# Given records start

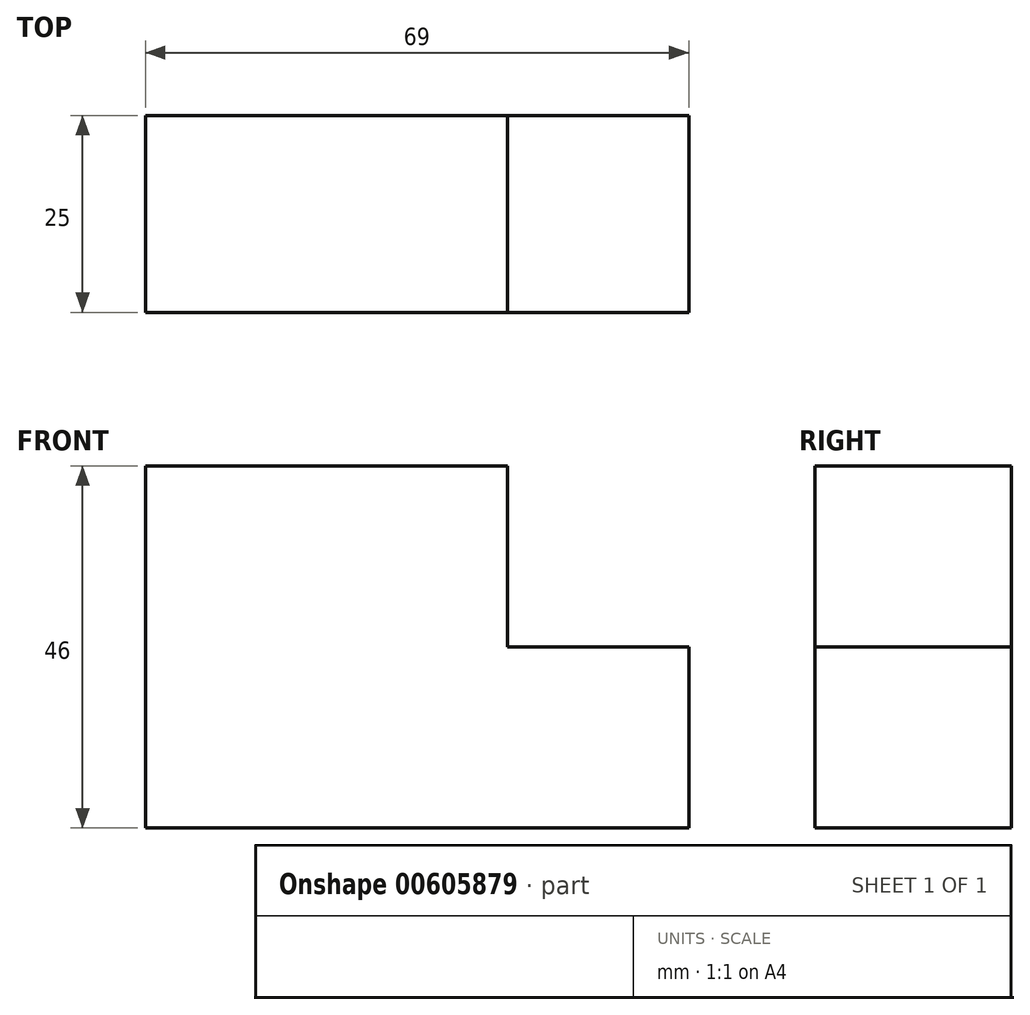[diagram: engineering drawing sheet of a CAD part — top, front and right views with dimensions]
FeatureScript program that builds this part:
annotation { "Feature Type Name" : "Feature", "Feature Type Description" : "" }
export const myFeature = defineFeature(function(context is Context, id is Id, definition is map)
    precondition{}
    {
        {
            var Q0;
            Q0=qCreatedBy(makeId("Front.planeOp"),FACE);
            var sketch = newSketch(context, id + "F0", { "sketchPlane" : qUnion([Q0])});
            skLineSegment(sketch, "E0", {"start": v(0, 23) * mm, "end": v(-23, 23) * mm});
            skLineSegment(sketch, "E1", {"start": v(-23, 23) * mm, "end": v(-23, -23) * mm});
            skLineSegment(sketch, "E2", {"start": v(-23, -23) * mm, "end": v(45, -23) * mm});
            skLineSegment(sketch, "E3", {"start": v(0, 23) * mm, "end": v(23, 23) * mm});
            skLineSegment(sketch, "E4", {"start": v(23, 23) * mm, "end": v(23, 0) * mm});
            skLineSegment(sketch, "E5", {"start": v(23, 0) * mm, "end": v(46, 0) * mm});
            skLineSegment(sketch, "E6", {"start": v(46, 0) * mm, "end": v(46, -23) * mm});
            skLineSegment(sketch, "E7", {"start": v(-23, 23) * mm, "end": v(23, 23) * mm});
            skLineSegment(sketch, "E8", {"start": v(46, -23) * mm, "end": v(-23, -23) * mm});
            skLineSegment(sketch, "E9", {"start": v(-23, -23) * mm, "end": v(-23, 23) * mm});
            skSolve(sketch);
        }
        {
            var Q0;
            Q0 = qSketchRegion(id + "F0", true);
            extrude(context, id + "F1", {"entities" : qUnion([Q0]), "depth" : 25 * mm, "offsetDistance" : 25 * mm});
        }
    });
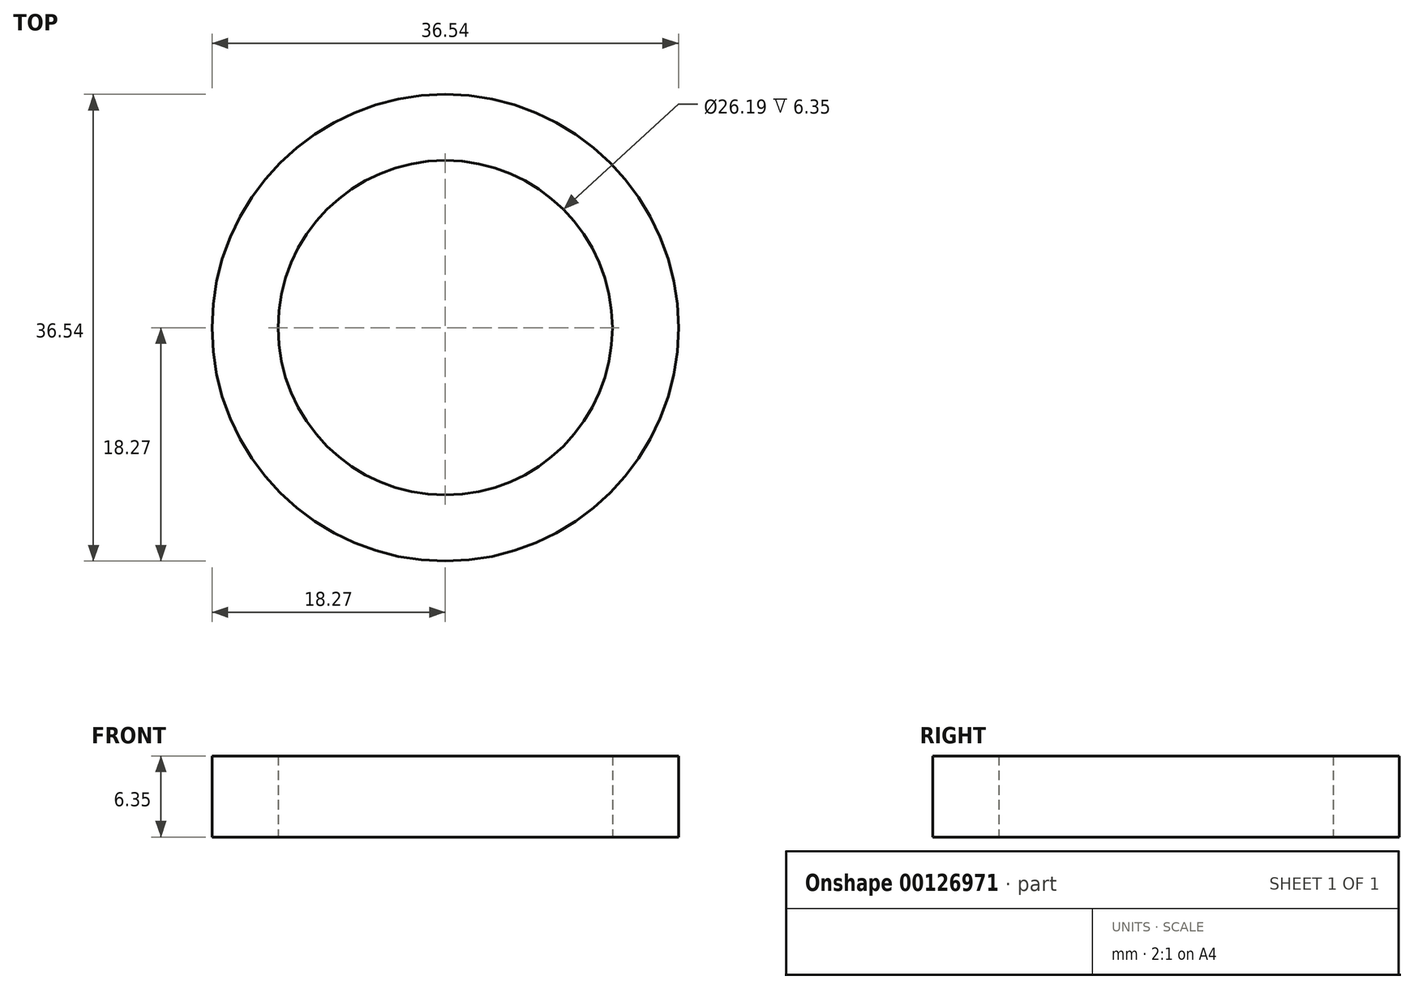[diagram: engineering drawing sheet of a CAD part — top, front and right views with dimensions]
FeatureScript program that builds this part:
annotation { "Feature Type Name" : "Feature", "Feature Type Description" : "" }
export const myFeature = defineFeature(function(context is Context, id is Id, definition is map)
    precondition{}
    {
        {
            var Q0;
            Q0=qCreatedBy(makeId("Top.planeOp"),FACE);
            var sketch = newSketch(context, id + "F0", { "sketchPlane" : qUnion([Q0])});
            skCircle(sketch, "E0", {"center": v(0, 0) * mm, "radius": 18.27 * mm});
            skSolve(sketch);
        }
        {
            var Q0;
            Q0=makeQuery(id+"F0.imprint","IMPRINT",FACE,{"disambiguationData":[TD([[makeQuery(id+"F0.imprint","IMPRINT",EDGE,{"derivedFrom":sQuery(id+"F0.wireOp",EDGE,"E0")}),1.0]])]});
            extrude(context, id + "F1", {"entities" : qUnion([Q0]), "depth" : 6.35 * mm});
        }
        {
            var Q0;
            Q0=sQuery(id+"F0.wireOp",VERTEX,"E0.center");
            var Q1;
            Q1=makeQuery(id+"F1.opExtrude","SWEPT_BODY",BODY,{"disambiguationData":[OSD([sQuery(id+"F0.wireOp",EDGE,"E0")])]});
            hole(context, id + "F2", {"style" : HoleStyle.SIMPLE, "endStyle" : HoleEndStyle.THROUGH, "oppositeDirection" : true, "holeDiameter" : 26.2 * mm, "locations" : qUnion([Q0]), "scope" : qUnion([Q1]), "tappedDepth" : 12.7 * mm, "tapClearance" : 3});
        }
    });
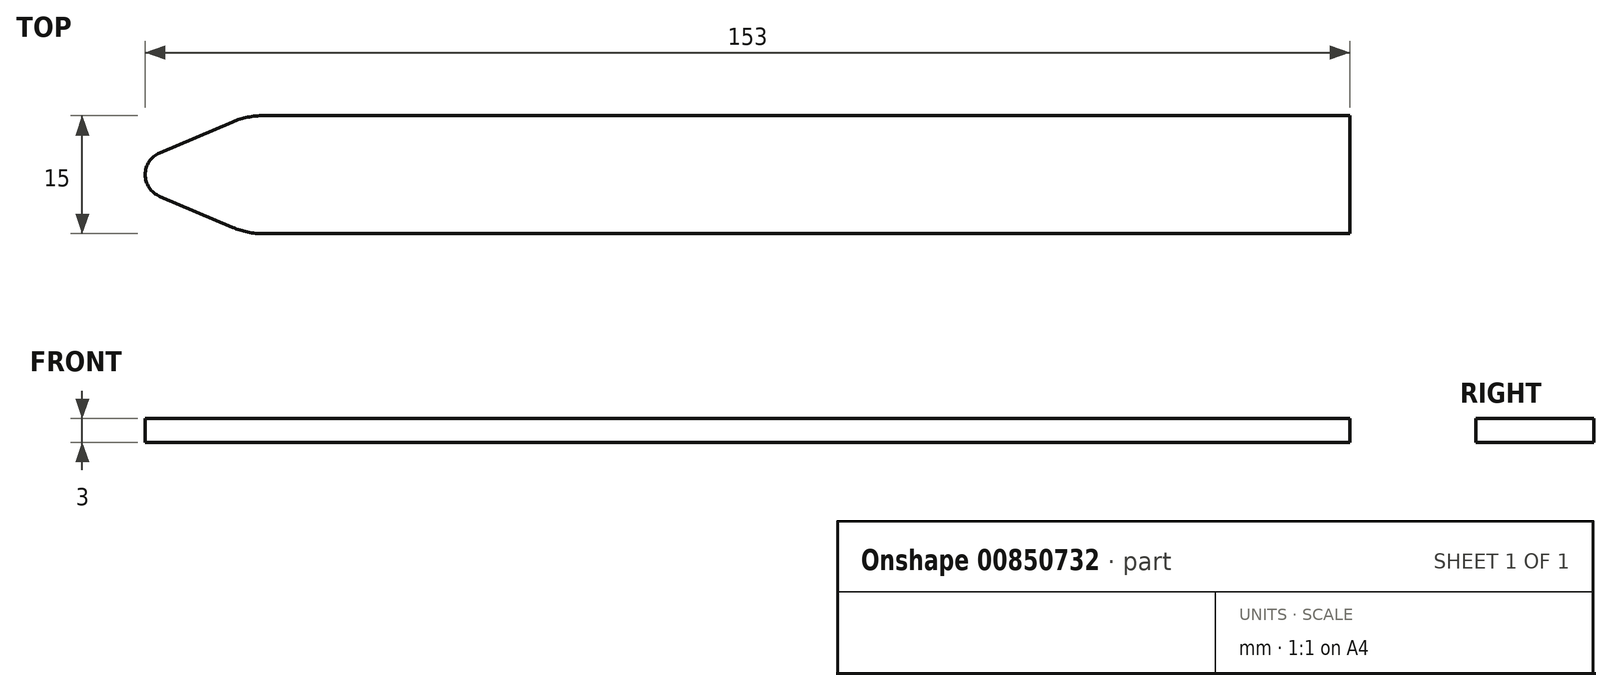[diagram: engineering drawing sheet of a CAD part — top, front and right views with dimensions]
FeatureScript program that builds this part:
annotation { "Feature Type Name" : "Feature", "Feature Type Description" : "" }
export const myFeature = defineFeature(function(context is Context, id is Id, definition is map)
    precondition{}
    {
        {
            var Q0;
            Q0=qCreatedBy(makeId("Top.planeOp"),FACE);
            var sketch = newSketch(context, id + "F0", { "sketchPlane" : qUnion([Q0])});
            skLineSegment(sketch, "E0", {"start": v(0, 0) * mm, "end": v(0, 7.5) * mm});
            skLineSegment(sketch, "E1", {"start": v(0, 7.5) * mm, "end": v(-138, 7.5) * mm});
            skLineSegment(sketch, "E2.MirrorCS", {"start": v(0, -7.5) * mm, "end": v(-138, -7.5) * mm});
            skLineSegment(sketch, "E3.MirrorCS", {"start": v(0, 0) * mm, "end": v(0, -7.5) * mm});
            skArc(sketch, "E4", {"start": v(-151.17, 2.76) * mm, "mid": v(-153, 0) * mm, "end": v(-151.17, -2.76) * mm});
            skLineSegment(sketch, "E5", {"start": v(-141.92, 6.7) * mm, "end": v(-151.17, 2.76) * mm});
            skArc(sketch, "E6.filletArc", {"start": v(-138, 7.5) * mm, "mid": v(-140, 7.3) * mm, "end": v(-141.92, 6.7) * mm});
            skArc(sketch, "E7.MirrorCS", {"start": v(-138, -7.5) * mm, "mid": v(-140, -7.3) * mm, "end": v(-141.92, -6.7) * mm});
            skLineSegment(sketch, "E8.MirrorCS", {"start": v(-141.92, -6.7) * mm, "end": v(-151.17, -2.76) * mm});
            skSolve(sketch);
        }
        {
            var Q0;
            Q0=makeQuery(id+"F0.imprint","IMPRINT",FACE,{"disambiguationData":[TD([[makeQuery(id+"F0.imprint","IMPRINT",EDGE,{"derivedFrom":sQuery(id+"F0.wireOp",EDGE,"E0")}),1.0]])]});
            extrude(context, id + "F1", {"entities" : qUnion([Q0]), "depth" : 3 * mm, "offsetDistance" : 25 * mm});
        }
    });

# Given records end

> **Exercise instructions**: Could you duplicate all of the records above line for line, without any change, leaving the pictures out of your answer?

> **Output**:
[diagram: engineering drawing sheet of a CAD part — top, front and right views with dimensions]
FeatureScript program that builds this part:
annotation { "Feature Type Name" : "Feature", "Feature Type Description" : "" }
export const myFeature = defineFeature(function(context is Context, id is Id, definition is map)
    precondition{}
    {
        {
            var Q0;
            Q0=qCreatedBy(makeId("Front.planeOp"),FACE);
            var sketch = newSketch(context, id + "F0", { "sketchPlane" : qUnion([Q0])});
            skLineSegment(sketch, "E0", {"start": v(0, 23) * mm, "end": v(-23, 23) * mm});
            skLineSegment(sketch, "E1", {"start": v(-23, 23) * mm, "end": v(-23, -23) * mm});
            skLineSegment(sketch, "E2", {"start": v(-23, -23) * mm, "end": v(45, -23) * mm});
            skLineSegment(sketch, "E3", {"start": v(0, 23) * mm, "end": v(23, 23) * mm});
            skLineSegment(sketch, "E4", {"start": v(23, 23) * mm, "end": v(23, 0) * mm});
            skLineSegment(sketch, "E5", {"start": v(23, 0) * mm, "end": v(46, 0) * mm});
            skLineSegment(sketch, "E6", {"start": v(46, 0) * mm, "end": v(46, -23) * mm});
            skLineSegment(sketch, "E7", {"start": v(-23, 23) * mm, "end": v(23, 23) * mm});
            skLineSegment(sketch, "E8", {"start": v(46, -23) * mm, "end": v(-23, -23) * mm});
            skLineSegment(sketch, "E9", {"start": v(-23, -23) * mm, "end": v(-23, 23) * mm});
            skSolve(sketch);
        }
        {
            var Q0;
            Q0 = qSketchRegion(id + "F0", true);
            extrude(context, id + "F1", {"entities" : qUnion([Q0]), "depth" : 25 * mm, "offsetDistance" : 25 * mm});
        }
    });
[diagram: engineering drawing sheet of a CAD part — top, front and right views with dimensions]
FeatureScript program that builds this part:
annotation { "Feature Type Name" : "Feature", "Feature Type Description" : "" }
export const myFeature = defineFeature(function(context is Context, id is Id, definition is map)
    precondition{}
    {
        {
            var Q0;
            Q0=qCreatedBy(makeId("Top.planeOp"),FACE);
            var sketch = newSketch(context, id + "F0", { "sketchPlane" : qUnion([Q0])});
            skCircle(sketch, "E0", {"center": v(0, 0) * mm, "radius": 18.27 * mm});
            skSolve(sketch);
        }
        {
            var Q0;
            Q0=makeQuery(id+"F0.imprint","IMPRINT",FACE,{"disambiguationData":[TD([[makeQuery(id+"F0.imprint","IMPRINT",EDGE,{"derivedFrom":sQuery(id+"F0.wireOp",EDGE,"E0")}),1.0]])]});
            extrude(context, id + "F1", {"entities" : qUnion([Q0]), "depth" : 6.35 * mm});
        }
        {
            var Q0;
            Q0=sQuery(id+"F0.wireOp",VERTEX,"E0.center");
            var Q1;
            Q1=makeQuery(id+"F1.opExtrude","SWEPT_BODY",BODY,{"disambiguationData":[OSD([sQuery(id+"F0.wireOp",EDGE,"E0")])]});
            hole(context, id + "F2", {"style" : HoleStyle.SIMPLE, "endStyle" : HoleEndStyle.THROUGH, "oppositeDirection" : true, "holeDiameter" : 26.2 * mm, "locations" : qUnion([Q0]), "scope" : qUnion([Q1]), "tappedDepth" : 12.7 * mm, "tapClearance" : 3});
        }
    });
[diagram: engineering drawing sheet of a CAD part — top, front and right views with dimensions]
FeatureScript program that builds this part:
annotation { "Feature Type Name" : "Feature", "Feature Type Description" : "" }
export const myFeature = defineFeature(function(context is Context, id is Id, definition is map)
    precondition{}
    {
        {
            var Q0;
            Q0=qCreatedBy(makeId("Top.planeOp"),FACE);
            var sketch = newSketch(context, id + "F0", { "sketchPlane" : qUnion([Q0])});
            skLineSegment(sketch, "E0", {"start": v(0, 0) * mm, "end": v(0, 7.5) * mm});
            skLineSegment(sketch, "E1", {"start": v(0, 7.5) * mm, "end": v(-138, 7.5) * mm});
            skLineSegment(sketch, "E2.MirrorCS", {"start": v(0, -7.5) * mm, "end": v(-138, -7.5) * mm});
            skLineSegment(sketch, "E3.MirrorCS", {"start": v(0, 0) * mm, "end": v(0, -7.5) * mm});
            skArc(sketch, "E4", {"start": v(-151.17, 2.76) * mm, "mid": v(-153, 0) * mm, "end": v(-151.17, -2.76) * mm});
            skLineSegment(sketch, "E5", {"start": v(-141.92, 6.7) * mm, "end": v(-151.17, 2.76) * mm});
            skArc(sketch, "E6.filletArc", {"start": v(-138, 7.5) * mm, "mid": v(-140, 7.3) * mm, "end": v(-141.92, 6.7) * mm});
            skArc(sketch, "E7.MirrorCS", {"start": v(-138, -7.5) * mm, "mid": v(-140, -7.3) * mm, "end": v(-141.92, -6.7) * mm});
            skLineSegment(sketch, "E8.MirrorCS", {"start": v(-141.92, -6.7) * mm, "end": v(-151.17, -2.76) * mm});
            skSolve(sketch);
        }
        {
            var Q0;
            Q0=makeQuery(id+"F0.imprint","IMPRINT",FACE,{"disambiguationData":[TD([[makeQuery(id+"F0.imprint","IMPRINT",EDGE,{"derivedFrom":sQuery(id+"F0.wireOp",EDGE,"E0")}),1.0]])]});
            extrude(context, id + "F1", {"entities" : qUnion([Q0]), "depth" : 3 * mm, "offsetDistance" : 25 * mm});
        }
    });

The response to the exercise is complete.